== Entrées brutes ==
===

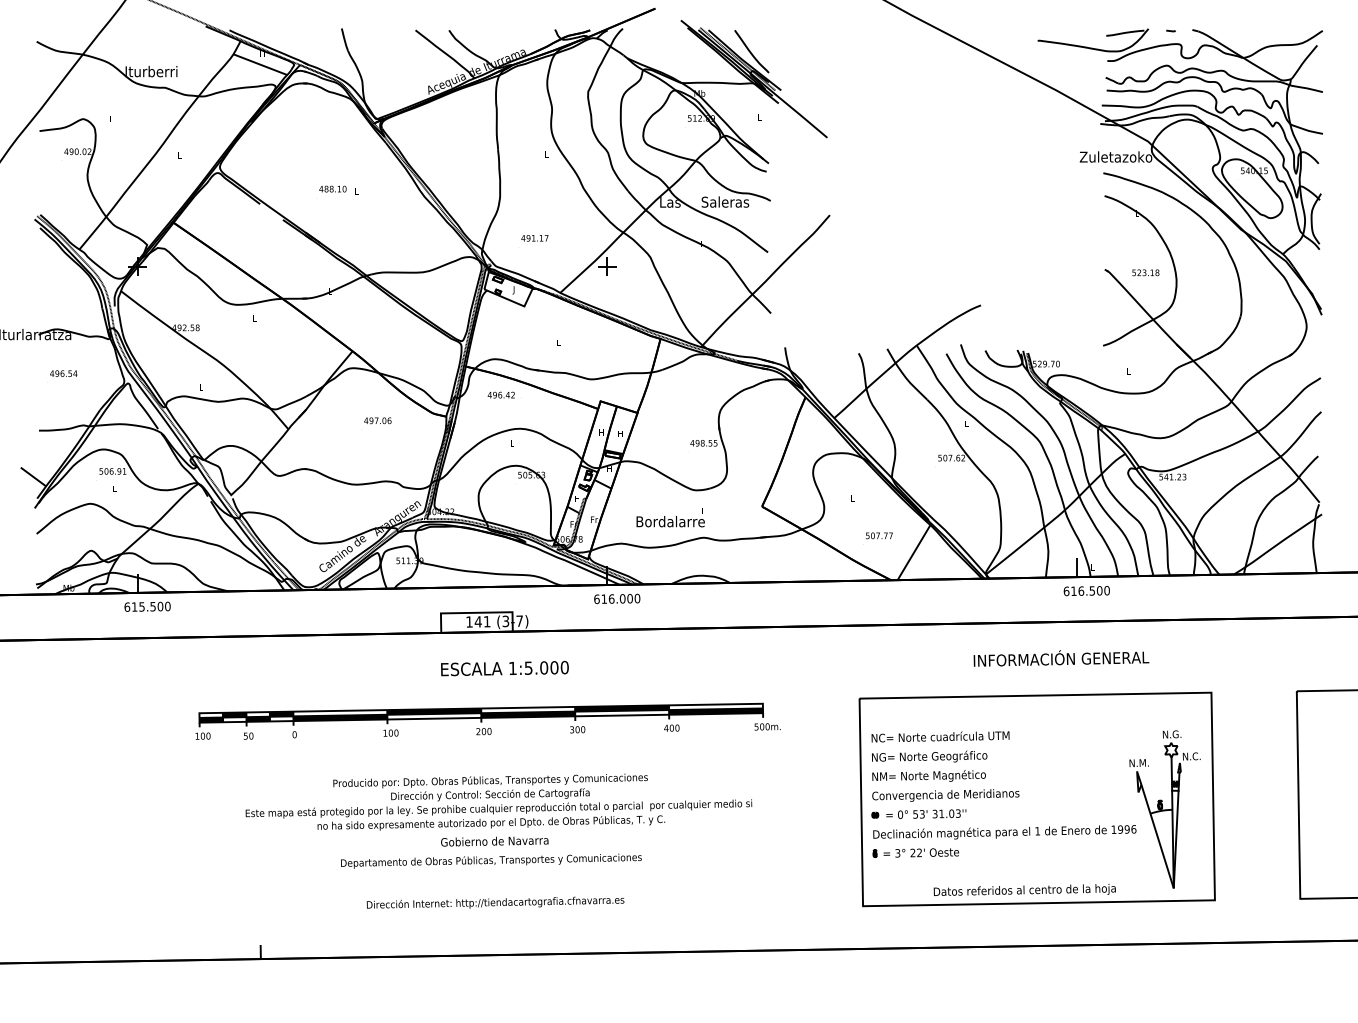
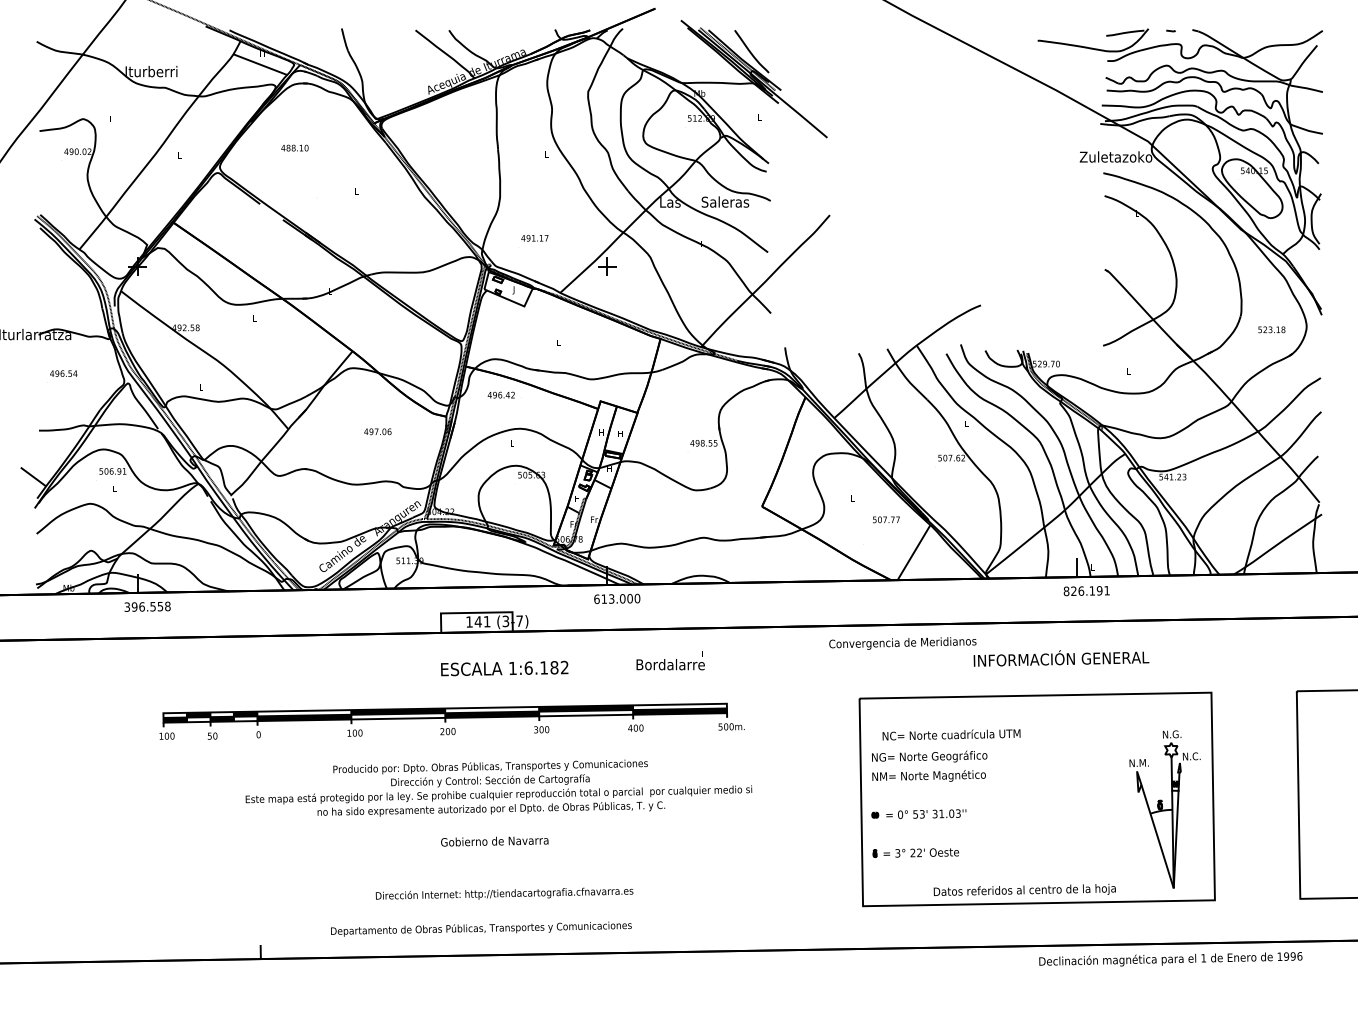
text at (332, 188) position: (332, 188) -> (294, 147)
text at (1145, 272) position: (1145, 272) -> (1271, 329)
text at (377, 420) position: (377, 420) -> (377, 431)
text at (670, 517) position: (670, 517) -> (670, 660)
text at (879, 535) position: (879, 535) -> (886, 519)
text at (1086, 590): 616.500 -> 826.191
text at (611, 598): 616.000 -> 613.000
text at (147, 606): 615.500 -> 396.558
text at (546, 667): 1:5.000 -> 1:6.182
part at (487, 720) position: (487, 720) -> (451, 720)
text at (940, 736) position: (940, 736) -> (951, 734)
text at (945, 795) position: (945, 795) -> (902, 643)
text at (498, 801) position: (498, 801) -> (498, 787)
text at (1004, 832) position: (1004, 832) -> (1170, 959)
text at (491, 860) position: (491, 860) -> (481, 928)
text at (495, 902) position: (495, 902) -> (504, 893)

===

== Exercice proposé ==
Présentez toutes les lignes des entrées sous forme de tableau Markdown à deux colonnes, « N° » pour le numéro de rang à partir de 1 et « Ligne » pour le texte, sans les lignes vides. Laissez les images de côté.

== Corrigé ==
| N° | Ligne |
|---|---|
| 1 | text at (332, 188) position: (332, 188) -> (294, 147) |
| 2 | text at (1145, 272) position: (1145, 272) -> (1271, 329) |
| 3 | text at (377, 420) position: (377, 420) -> (377, 431) |
| 4 | text at (670, 517) position: (670, 517) -> (670, 660) |
| 5 | text at (879, 535) position: (879, 535) -> (886, 519) |
| 6 | text at (1086, 590): 616.500 -> 826.191 |
| 7 | text at (611, 598): 616.000 -> 613.000 |
| 8 | text at (147, 606): 615.500 -> 396.558 |
| 9 | text at (546, 667): 1:5.000 -> 1:6.182 |
| 10 | part at (487, 720) position: (487, 720) -> (451, 720) |
| 11 | text at (940, 736) position: (940, 736) -> (951, 734) |
| 12 | text at (945, 795) position: (945, 795) -> (902, 643) |
| 13 | text at (498, 801) position: (498, 801) -> (498, 787) |
| 14 | text at (1004, 832) position: (1004, 832) -> (1170, 959) |
| 15 | text at (491, 860) position: (491, 860) -> (481, 928) |
| 16 | text at (495, 902) position: (495, 902) -> (504, 893) |